With the paintings by Emil Bührle, which will be exhibited at the Kunsthaus Zürich from autumn 2021, the Zürcher Kunsthaus will receive a first-rate collection. Among them are important works by Monet, Renoir and Cézanne.
But due to the arms deals of the manufacturer Bührle, a shadow is hanging over the collection. The city and canton of Zurich decided to commission a research report to examine the extent to which Bührle financed its collection with money from the Nazi agreements.
Scientific independence questioned
But things got complicated: the research team around Matthieu Leimgruber, a history professor at the University of Zurich, who wrote the report on Emil Bührle, was overseen by an accompanying group, which does not exactly correspond to the scientific guiding principle of the independence.
This group included representatives from the city of Zurich, the Bührle Foundation and the Zürcher Kunsthaus, who repeatedly informed the researchers about the change requests. Specifically, it was about how much Bührle represented anti-Semitic views and how close he was to German nationals.
Two reports provided clarity
One of the historians resigned from Leimgruber’s research team due to various differences of opinion. Following this scandal, the University of Zurich commissioned two external reports.
One was written by the emeritus professor of history Jakob Tanner, who considers this influence problematic: “In such cases there is a reputational problem because word gets out that an intervention has been made.
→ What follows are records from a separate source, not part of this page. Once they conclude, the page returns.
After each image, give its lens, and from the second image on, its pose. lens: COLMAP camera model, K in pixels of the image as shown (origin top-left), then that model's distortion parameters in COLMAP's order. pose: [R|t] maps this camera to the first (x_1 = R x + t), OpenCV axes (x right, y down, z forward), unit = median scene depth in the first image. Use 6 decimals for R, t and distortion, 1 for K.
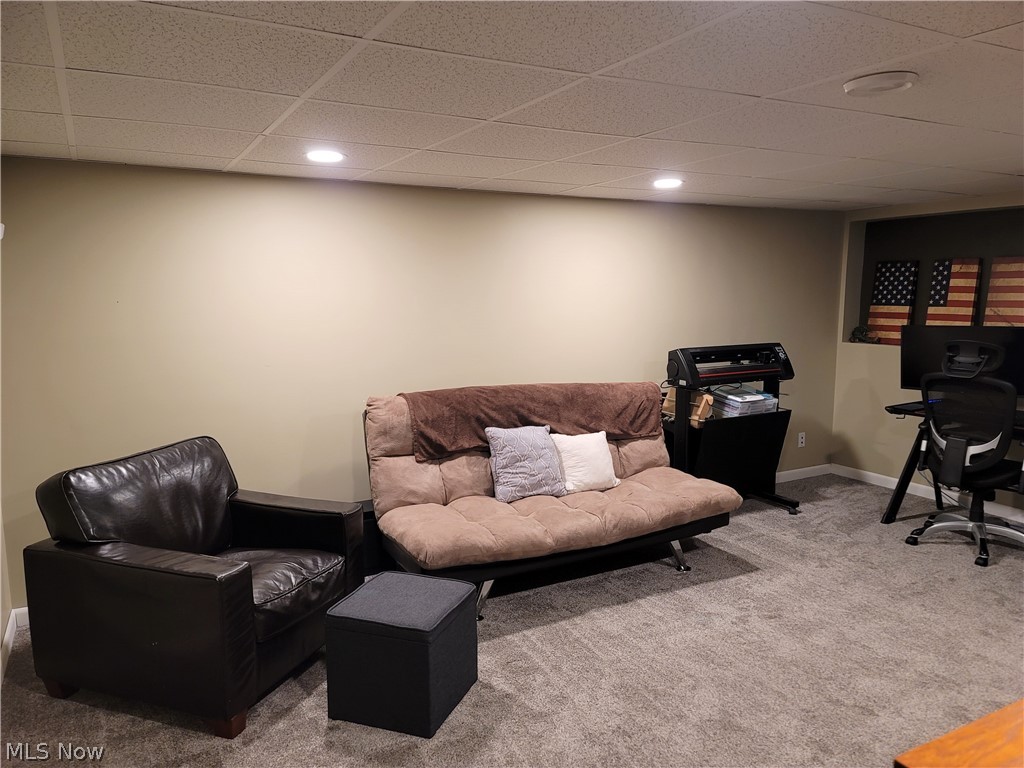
lens RADIAL K [[747.7, 0, 511.6], [0, 747.7, 387.7], [0, 0, 1]] dist [0.041918, 0.006433]
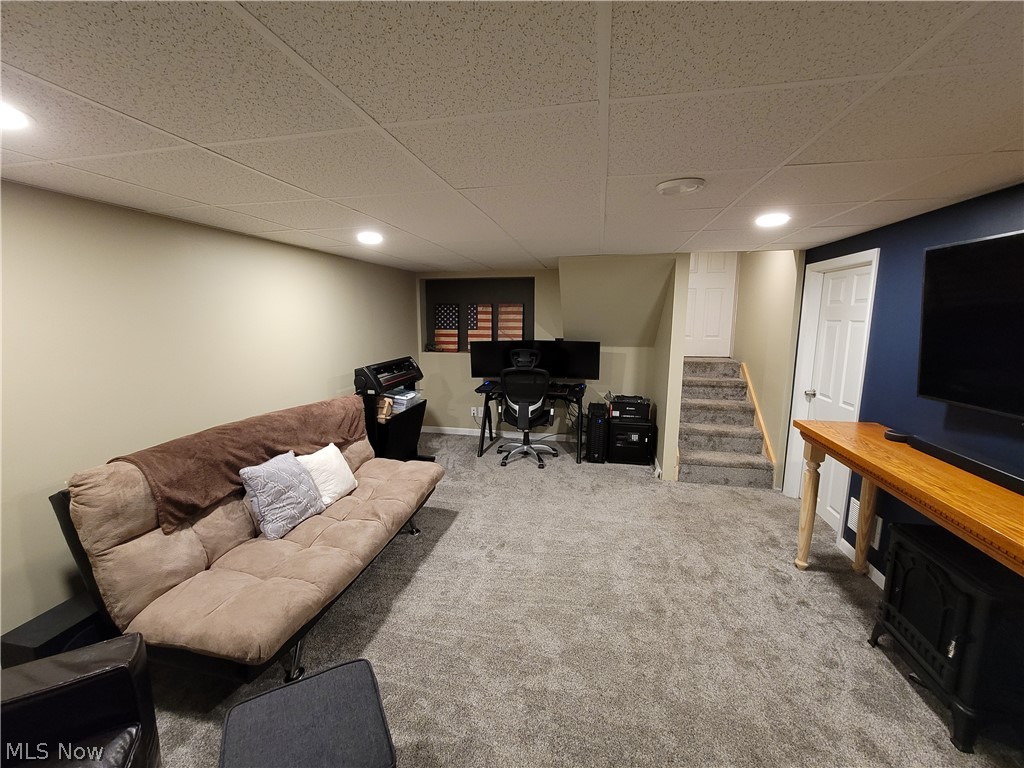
lens RADIAL K [[420.2, 0, 510.3], [0, 420.2, 381.8], [0, 0, 1]] dist [-0.012147, -0.000021]
pose [[0.646087, -0.116570, 0.754309, -0.190075], [0.099263, 0.992708, 0.068391, -0.057089], [-0.756782, 0.030689, 0.652947, 0.369873]]
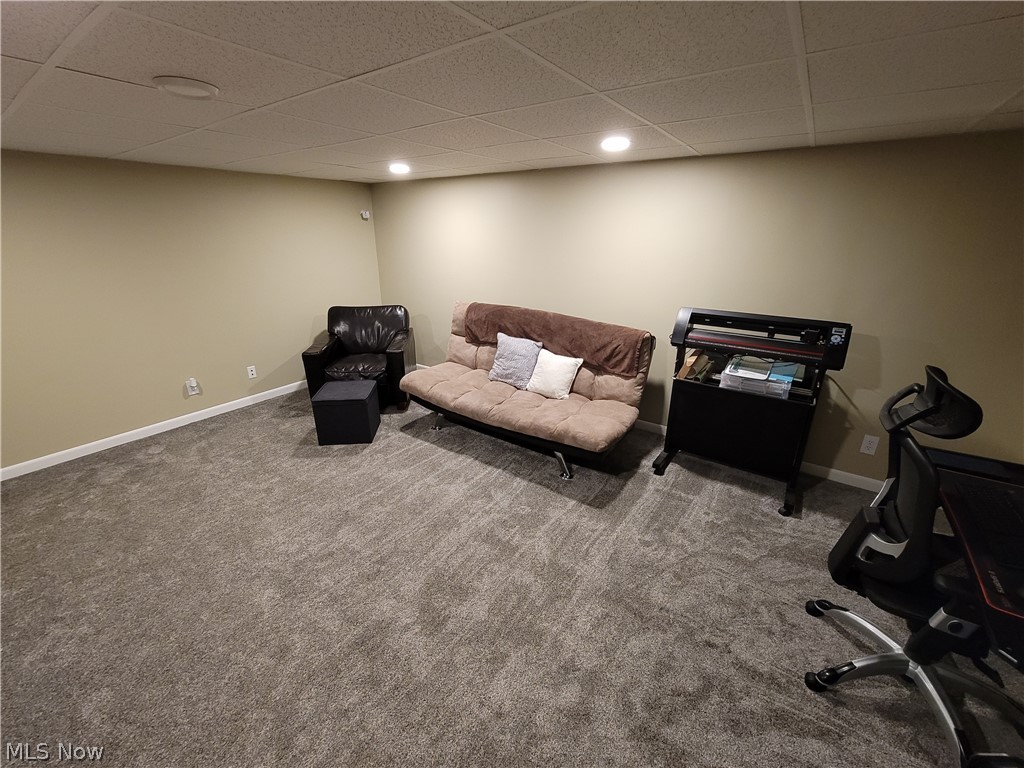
lens RADIAL K [[420.2, 0, 510.0], [0, 420.2, 375.2], [0, 0, 1]] dist [-0.012147, -0.000021]
pose [[0.437243, 0.302706, -0.846869, 0.725410], [-0.125886, 0.952982, 0.275640, -0.104396], [0.890489, -0.013913, 0.454791, 0.581887]]
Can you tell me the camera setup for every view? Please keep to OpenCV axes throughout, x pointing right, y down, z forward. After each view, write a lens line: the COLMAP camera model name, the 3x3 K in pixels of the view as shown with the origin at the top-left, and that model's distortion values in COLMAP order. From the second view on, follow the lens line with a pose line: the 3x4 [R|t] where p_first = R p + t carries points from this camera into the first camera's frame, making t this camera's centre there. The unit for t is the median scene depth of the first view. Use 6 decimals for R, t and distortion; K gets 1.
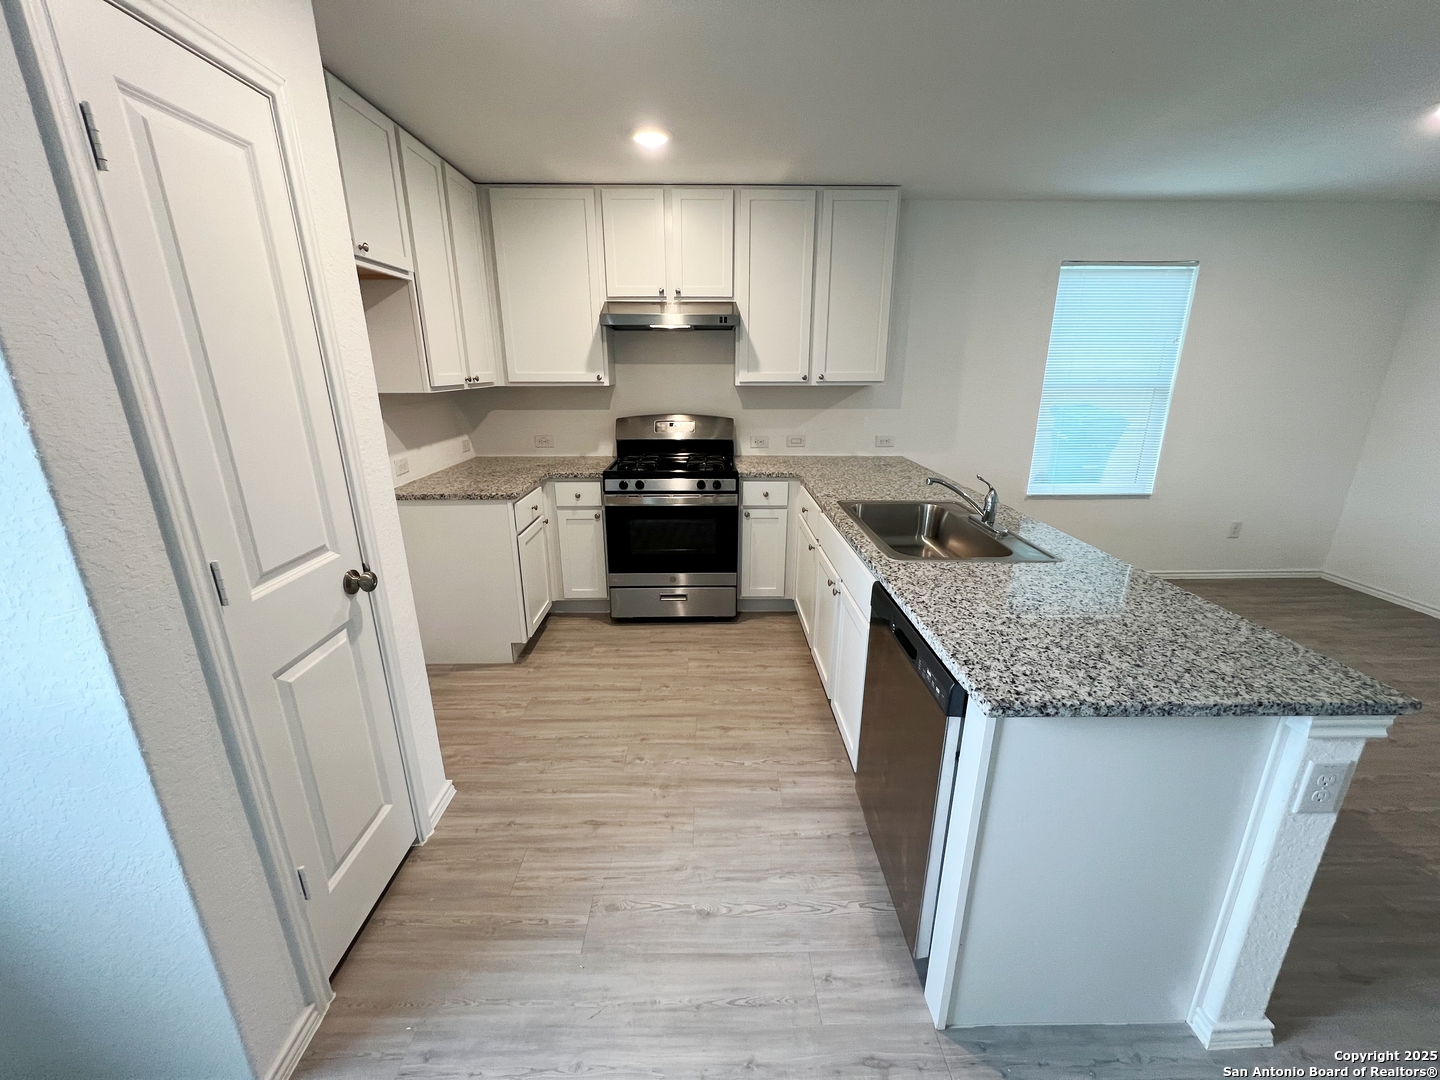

However, the two reports have ensured that one can really trust the report in its current version. “
Forced labor and arms deals
Now the 200-page report shows: Bührle profited from forced labor during WWII. It also shows how closely linked Emil Bührle and the Kunsthaus are. For example, the industrialist financed the first expansion in the 1950s.
The close links between Emil Bührle’s arms business and his work as an art collector are also evident. Study author Matthieu Leimgruber: “The art collection serves as a kind of conversion of the Bührle fortune, which arose directly from the war agreements of the 1940s, into cultural and social capital.”
Thanks to art in the circle of high society
Emil Bührle managed to accumulate social and cultural capital very well in the post-war years, as the report shows. Bührle, who was only held in low esteem as a newly rich German, was accepted into Zurich’s high society and became an important figure in the city.
He did this because he generously supported the arts and amassed a significant art collection. Funded through its arms deals. With the Bührle Collection, the Zürcher Kunsthaus receives world-class works. It works with a difficult story.
Therefore, the historical context of the collection in the museum must be explained, as Zurich President Corinne Mauch said today: “Museum visitors must feel that Zurich is responsible for the collection.”